[Saved data entries]
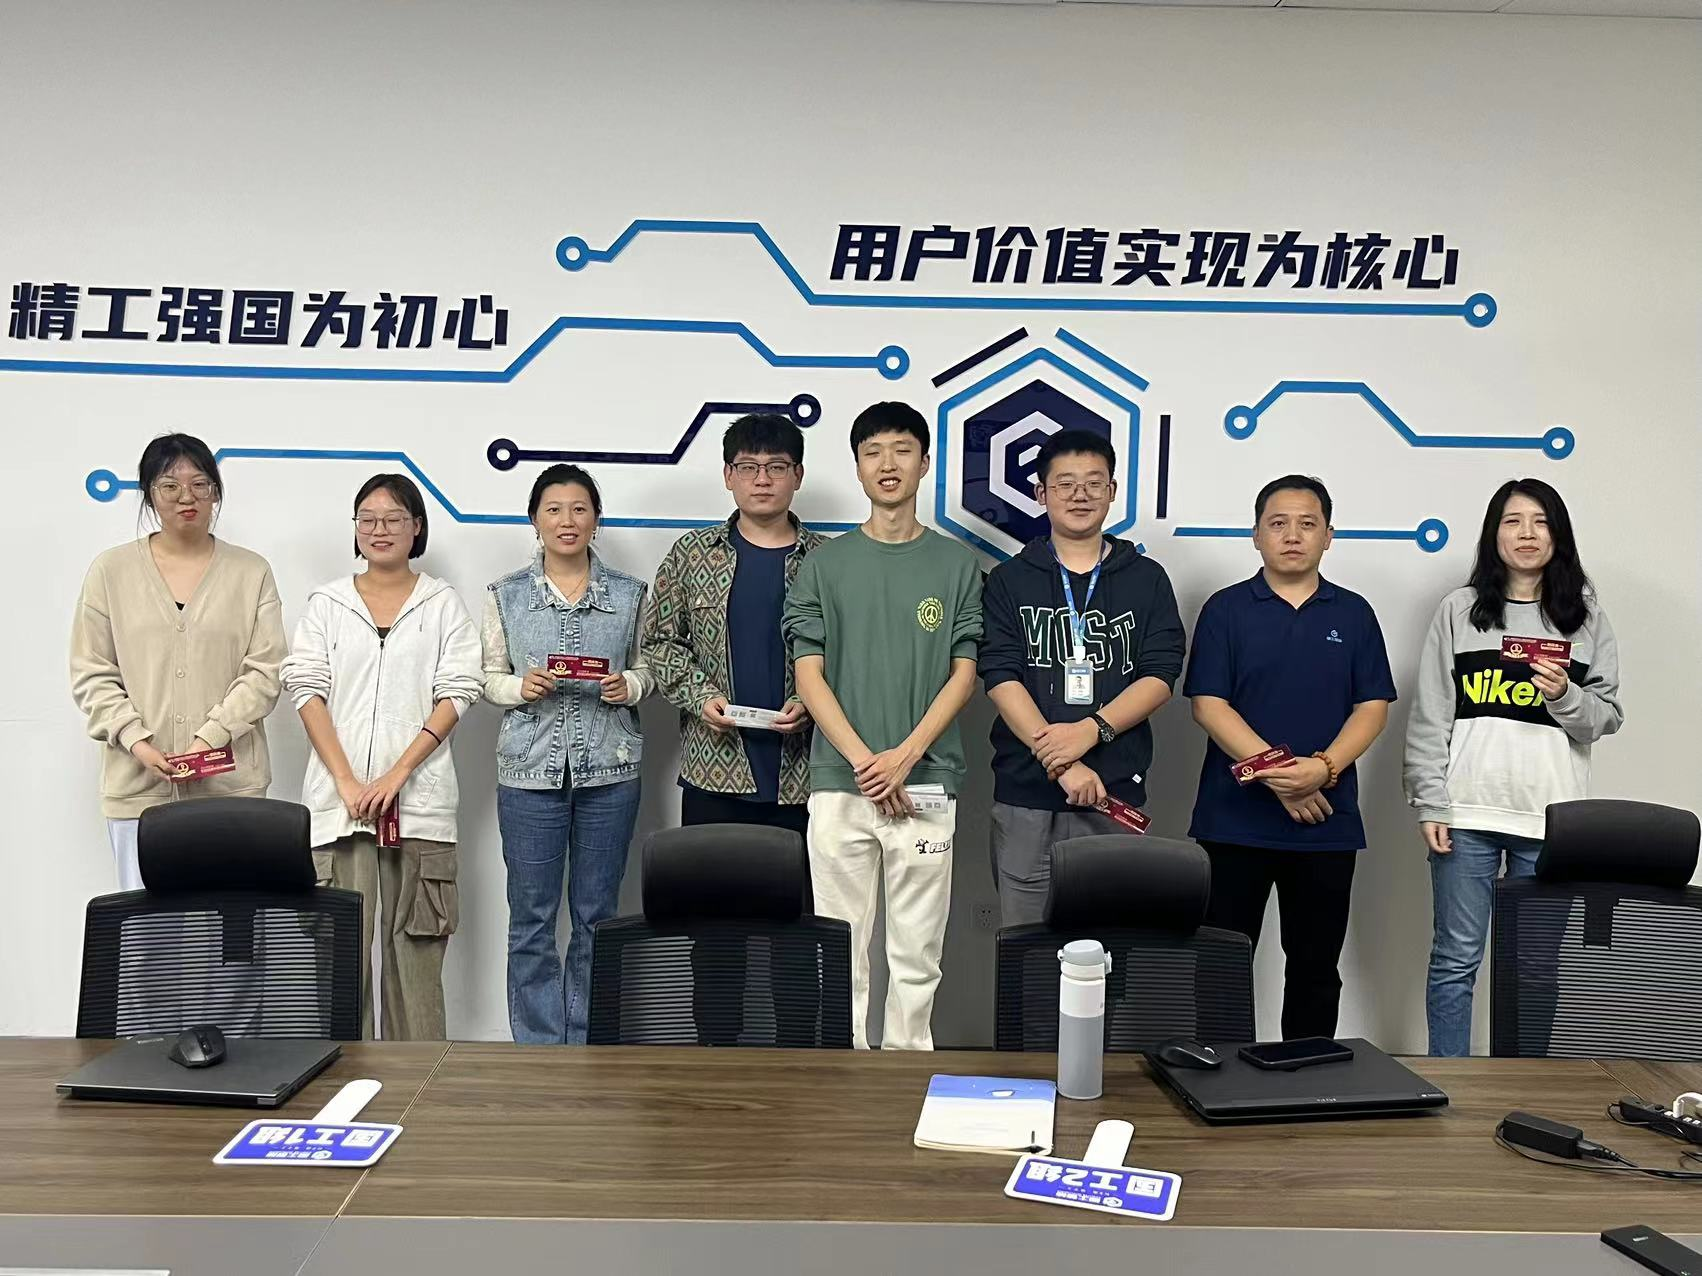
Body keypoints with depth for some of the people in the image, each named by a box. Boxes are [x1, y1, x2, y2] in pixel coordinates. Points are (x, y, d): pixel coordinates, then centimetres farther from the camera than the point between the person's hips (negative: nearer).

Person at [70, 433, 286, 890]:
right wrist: (137, 742, -8)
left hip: (231, 783, 0)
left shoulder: (251, 572, 6)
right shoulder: (111, 571, 8)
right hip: (138, 784, 1)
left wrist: (209, 738, -12)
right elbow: (91, 675, 6)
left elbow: (264, 672, 0)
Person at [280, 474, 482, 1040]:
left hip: (419, 798, -1)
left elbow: (456, 693, 0)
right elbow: (306, 689, 2)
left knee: (415, 944, 1)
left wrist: (399, 773, -11)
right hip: (338, 797, 1)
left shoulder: (443, 604, 8)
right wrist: (347, 782, -9)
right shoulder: (326, 603, 11)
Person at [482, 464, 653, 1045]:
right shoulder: (505, 595, 5)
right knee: (531, 919, 3)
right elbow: (488, 676, 8)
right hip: (530, 769, 0)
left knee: (596, 916, 8)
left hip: (609, 770, 1)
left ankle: (588, 1045, 20)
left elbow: (648, 669, 12)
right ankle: (538, 1046, 16)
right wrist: (521, 686, -12)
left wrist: (628, 686, -9)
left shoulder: (629, 593, 7)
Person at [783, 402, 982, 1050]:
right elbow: (809, 675, 2)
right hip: (839, 783, 0)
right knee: (841, 948, 6)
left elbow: (964, 674, 3)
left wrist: (905, 755, -10)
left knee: (918, 953, 5)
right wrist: (864, 760, -9)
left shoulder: (957, 565, 6)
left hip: (925, 783, 0)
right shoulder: (825, 564, 6)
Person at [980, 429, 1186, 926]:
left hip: (1116, 791, 1)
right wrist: (1060, 762, -15)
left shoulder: (1146, 579, 10)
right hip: (1025, 793, 0)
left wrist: (1091, 730, -16)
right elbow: (1001, 678, -4)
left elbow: (1160, 676, 0)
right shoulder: (1010, 581, 7)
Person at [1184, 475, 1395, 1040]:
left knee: (1316, 967, 10)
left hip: (1328, 821, 2)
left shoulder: (1353, 614, 8)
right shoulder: (1226, 609, 2)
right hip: (1235, 817, -2)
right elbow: (1208, 703, -6)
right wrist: (1276, 772, -17)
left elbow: (1372, 706, 2)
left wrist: (1323, 768, -15)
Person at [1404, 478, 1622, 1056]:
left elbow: (1607, 716, 9)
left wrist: (1565, 696, -12)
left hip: (1553, 817, 1)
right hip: (1468, 812, -1)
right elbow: (1429, 715, 3)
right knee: (1456, 959, 2)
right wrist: (1430, 803, -3)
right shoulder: (1459, 610, 6)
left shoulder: (1587, 618, 10)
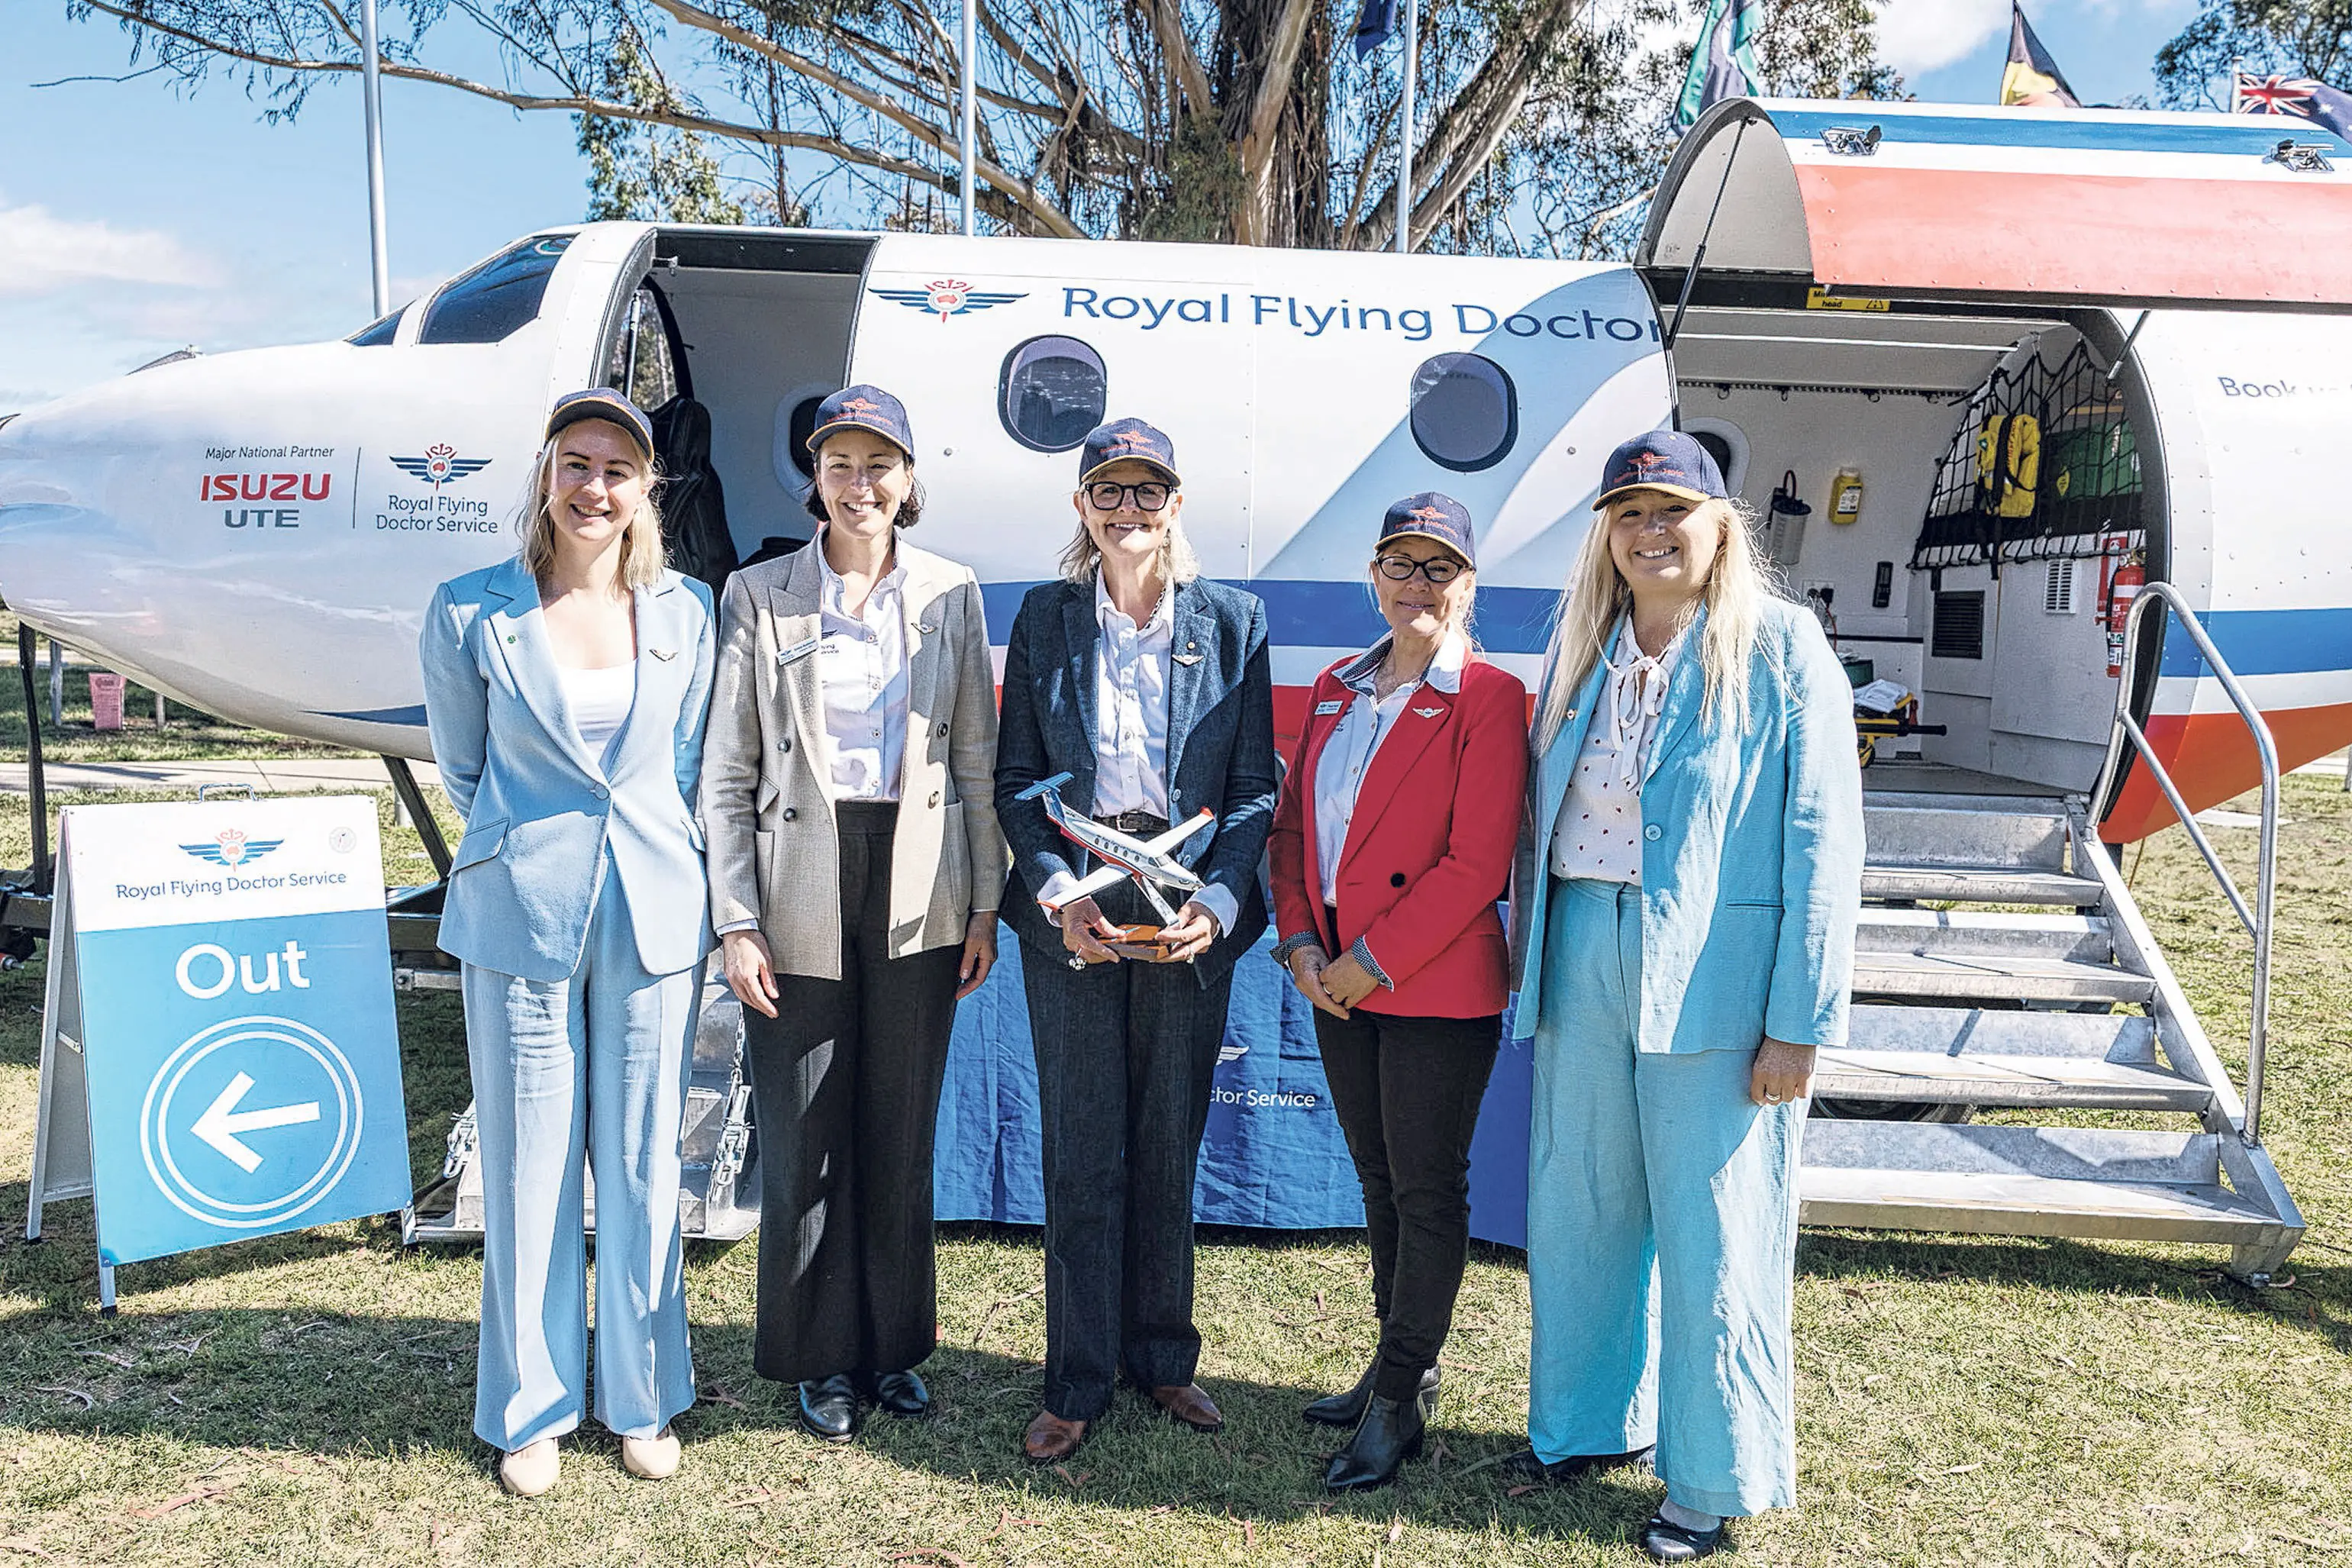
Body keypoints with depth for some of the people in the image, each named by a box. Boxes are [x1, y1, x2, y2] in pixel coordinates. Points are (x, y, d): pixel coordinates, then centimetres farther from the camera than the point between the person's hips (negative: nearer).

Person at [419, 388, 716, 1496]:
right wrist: (533, 851, 11)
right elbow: (462, 766, 9)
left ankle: (643, 1399, 27)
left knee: (643, 1165, 9)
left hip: (653, 917, 2)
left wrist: (653, 856, 10)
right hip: (520, 917, -1)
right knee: (529, 1167, 7)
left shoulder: (686, 613, 3)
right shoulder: (472, 612, -2)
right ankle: (531, 1411, 26)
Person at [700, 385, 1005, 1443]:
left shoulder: (951, 594, 4)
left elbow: (977, 758, 6)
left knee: (903, 1133, 12)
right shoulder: (758, 596, 0)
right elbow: (727, 775, -1)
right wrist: (737, 920, -6)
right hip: (803, 892, -1)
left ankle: (895, 1346, 30)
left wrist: (985, 901, 3)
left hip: (918, 890, 1)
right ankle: (822, 1358, 27)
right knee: (803, 1139, 7)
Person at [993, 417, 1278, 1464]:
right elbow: (1015, 777, 2)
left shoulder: (1230, 620, 2)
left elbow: (1254, 786, 1)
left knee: (1170, 1143, 11)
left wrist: (1218, 901, -13)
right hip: (1071, 911, 0)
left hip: (1190, 912, 1)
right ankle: (1078, 1384, 20)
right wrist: (1058, 892, -12)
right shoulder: (1045, 618, 3)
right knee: (1083, 1149, 5)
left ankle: (1162, 1358, 30)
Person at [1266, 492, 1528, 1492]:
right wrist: (1300, 944, -1)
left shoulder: (1487, 697, -10)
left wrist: (1373, 963, -16)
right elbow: (1295, 822, 12)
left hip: (1438, 989, -7)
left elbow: (1478, 863, -16)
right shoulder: (1335, 689, 11)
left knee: (1428, 1188, 5)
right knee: (1379, 1179, 17)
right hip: (1338, 983, 7)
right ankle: (1401, 1368, 33)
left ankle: (1397, 1405, 18)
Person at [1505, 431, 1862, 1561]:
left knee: (1711, 1229, 5)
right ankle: (1593, 1420, 37)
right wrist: (1533, 961, 12)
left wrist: (1800, 1024, -13)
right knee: (1576, 1204, 16)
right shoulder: (1584, 649, 11)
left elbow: (1823, 842, -9)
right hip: (1583, 953, 6)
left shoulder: (1777, 646, -6)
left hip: (1714, 971, -5)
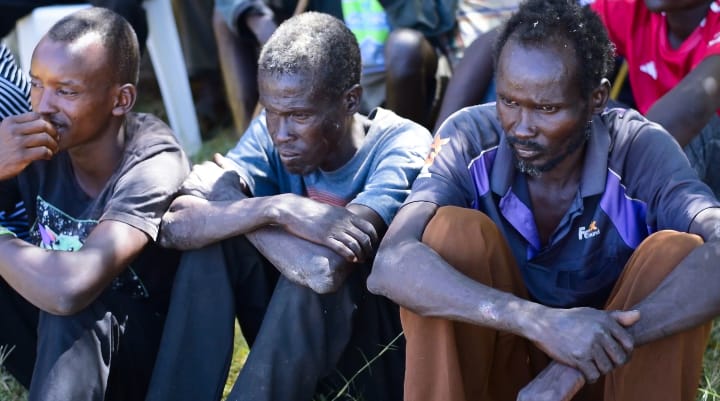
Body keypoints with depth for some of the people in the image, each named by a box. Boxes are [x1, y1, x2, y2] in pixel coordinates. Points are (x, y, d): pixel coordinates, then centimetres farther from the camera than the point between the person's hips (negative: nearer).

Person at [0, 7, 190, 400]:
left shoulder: (152, 165, -26)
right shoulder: (38, 140, -11)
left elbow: (71, 288, -41)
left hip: (139, 358, -5)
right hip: (53, 347, 5)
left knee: (73, 306, -33)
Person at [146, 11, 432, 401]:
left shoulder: (403, 146, -22)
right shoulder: (270, 132, -7)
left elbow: (327, 268, -37)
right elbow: (177, 225, -20)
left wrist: (233, 209, -21)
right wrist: (272, 208, -35)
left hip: (382, 361, -5)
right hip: (291, 345, 5)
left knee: (316, 270, -32)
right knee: (212, 232, -15)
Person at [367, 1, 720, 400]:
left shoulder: (639, 149, -19)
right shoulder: (470, 140, -18)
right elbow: (389, 266, -34)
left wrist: (590, 355, -45)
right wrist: (541, 322, -45)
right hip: (496, 365, 0)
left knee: (676, 252, -26)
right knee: (454, 230, -25)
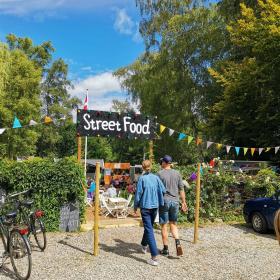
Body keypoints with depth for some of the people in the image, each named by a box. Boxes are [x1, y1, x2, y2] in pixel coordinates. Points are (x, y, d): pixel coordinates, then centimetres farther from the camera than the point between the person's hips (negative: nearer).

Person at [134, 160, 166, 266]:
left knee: (149, 230, -5)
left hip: (145, 207, -4)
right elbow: (163, 190, -1)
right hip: (155, 206, 4)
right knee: (149, 226, 24)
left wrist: (135, 206, 2)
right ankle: (144, 245, 47)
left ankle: (154, 257, -11)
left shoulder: (142, 178, -9)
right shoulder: (156, 178, 0)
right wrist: (161, 204, 13)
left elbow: (138, 193, -8)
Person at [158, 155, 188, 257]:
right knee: (173, 224, 16)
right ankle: (177, 243, -4)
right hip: (175, 201, 4)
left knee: (164, 225, 6)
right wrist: (184, 202, 12)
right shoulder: (177, 173, 5)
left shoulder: (160, 174, -7)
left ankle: (165, 249, 12)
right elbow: (181, 189, 6)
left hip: (164, 201, -4)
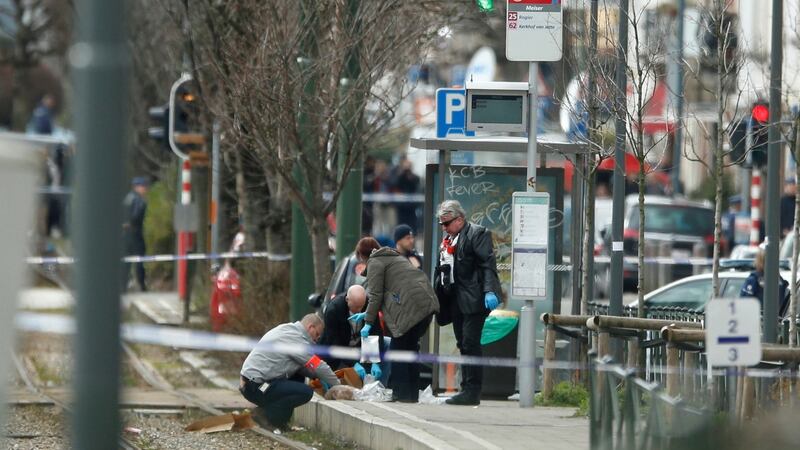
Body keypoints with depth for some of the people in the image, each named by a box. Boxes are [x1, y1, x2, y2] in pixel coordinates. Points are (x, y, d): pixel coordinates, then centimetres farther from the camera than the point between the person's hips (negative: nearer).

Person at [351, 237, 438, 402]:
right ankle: (412, 393, 17)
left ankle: (401, 394, -3)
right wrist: (367, 314, 38)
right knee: (411, 347, 16)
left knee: (397, 349, -1)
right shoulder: (395, 257, 31)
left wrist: (368, 322, 1)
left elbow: (376, 295, -5)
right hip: (428, 302, 9)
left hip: (411, 306, -9)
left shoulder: (375, 263, 2)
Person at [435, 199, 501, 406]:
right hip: (455, 302, 8)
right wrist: (437, 295, 17)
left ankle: (472, 392, -11)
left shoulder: (477, 234, -5)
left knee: (470, 344, -11)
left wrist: (489, 291, -22)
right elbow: (441, 271, 23)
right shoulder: (447, 240, 20)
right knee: (463, 345, 7)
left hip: (473, 300, -8)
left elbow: (488, 264, -13)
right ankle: (467, 389, 8)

Your goal:
Please rename "Person" to "Figure" throughout the stretch from the line containing "left wrist: (905, 755, -10)" through the line containing "left shoulder: (1587, 618, 10)", leaving everything else in those lines unchanged.

Result of this task:
left wrist: (905, 755, -10)
left knee: (918, 953, 5)
right wrist: (864, 760, -9)
left shoulder: (957, 565, 6)
left hip: (925, 783, 0)
right shoulder: (825, 564, 6)
Figure at [980, 429, 1186, 926]:
left hip: (1116, 791, 1)
right wrist: (1060, 762, -15)
left shoulder: (1146, 579, 10)
right hip: (1025, 793, 0)
left wrist: (1091, 730, -16)
right elbow: (1001, 678, -4)
left elbow: (1160, 676, 0)
right shoulder: (1010, 581, 7)
Figure at [1184, 475, 1395, 1040]:
left knee: (1316, 967, 10)
left hip: (1328, 821, 2)
left shoulder: (1353, 614, 8)
right shoulder: (1226, 609, 2)
right hip: (1235, 817, -2)
right elbow: (1208, 703, -6)
right wrist: (1276, 772, -17)
left elbow: (1372, 706, 2)
left wrist: (1323, 768, -15)
Figure at [1404, 478, 1622, 1056]:
left elbow: (1607, 716, 9)
left wrist: (1565, 696, -12)
left hip: (1553, 817, 1)
right hip: (1468, 812, -1)
right elbow: (1429, 715, 3)
right knee: (1456, 959, 2)
right wrist: (1430, 803, -3)
right shoulder: (1459, 610, 6)
left shoulder: (1587, 618, 10)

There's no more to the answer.